- [What you should do] Set down the records that follow exactly and completely.

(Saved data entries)
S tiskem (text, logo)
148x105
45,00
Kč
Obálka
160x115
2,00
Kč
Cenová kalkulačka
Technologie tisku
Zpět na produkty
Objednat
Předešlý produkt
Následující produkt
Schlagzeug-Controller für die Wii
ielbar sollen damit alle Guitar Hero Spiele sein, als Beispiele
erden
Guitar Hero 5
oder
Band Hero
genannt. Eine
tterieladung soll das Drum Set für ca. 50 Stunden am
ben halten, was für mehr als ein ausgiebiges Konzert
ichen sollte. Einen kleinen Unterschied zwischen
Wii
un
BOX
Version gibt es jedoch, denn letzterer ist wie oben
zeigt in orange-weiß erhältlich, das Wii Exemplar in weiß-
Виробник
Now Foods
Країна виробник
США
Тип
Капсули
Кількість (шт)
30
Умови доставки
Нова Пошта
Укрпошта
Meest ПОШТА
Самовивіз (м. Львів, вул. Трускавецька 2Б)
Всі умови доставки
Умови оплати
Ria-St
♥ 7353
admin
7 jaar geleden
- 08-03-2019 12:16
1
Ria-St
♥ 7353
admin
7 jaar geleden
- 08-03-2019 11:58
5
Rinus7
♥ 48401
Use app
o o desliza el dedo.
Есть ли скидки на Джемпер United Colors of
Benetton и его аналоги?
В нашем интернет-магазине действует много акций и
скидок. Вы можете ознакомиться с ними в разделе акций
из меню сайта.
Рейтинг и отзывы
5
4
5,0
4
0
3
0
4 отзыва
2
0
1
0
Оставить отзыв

- [Reply to the exercise]
S tiskem (text, logo)
148x105
45,00
Kč
Obálka
160x115
2,00
Kč
Cenová kalkulačka
Technologie tisku
Zpět na produkty
Objednat
Předešlý produkt
Následující produkt
Schlagzeug-Controller für die Wii
ielbar sollen damit alle Guitar Hero Spiele sein, als Beispiele
erden
Guitar Hero 5
oder
Band Hero
genannt. Eine
tterieladung soll das Drum Set für ca. 50 Stunden am
ben halten, was für mehr als ein ausgiebiges Konzert
ichen sollte. Einen kleinen Unterschied zwischen
Wii
un
BOX
Version gibt es jedoch, denn letzterer ist wie oben
zeigt in orange-weiß erhältlich, das Wii Exemplar in weiß-
Виробник
Now Foods
Країна виробник
США
Тип
Капсули
Кількість (шт)
30
Умови доставки
Нова Пошта
Укрпошта
Meest ПОШТА
Самовивіз (м. Львів, вул. Трускавецька 2Б)
Всі умови доставки
Умови оплати
Ria-St
♥ 7353
admin
7 jaar geleden
- 08-03-2019 12:16
1
Ria-St
♥ 7353
admin
7 jaar geleden
- 08-03-2019 11:58
5
Rinus7
♥ 48401
Use app
o o desliza el dedo.
Есть ли скидки на Джемпер United Colors of
Benetton и его аналоги?
В нашем интернет-магазине действует много акций и
скидок. Вы можете ознакомиться с ними в разделе акций
из меню сайта.
Рейтинг и отзывы
5
4
5,0
4
0
3
0
4 отзыва
2
0
1
0
Оставить отзыв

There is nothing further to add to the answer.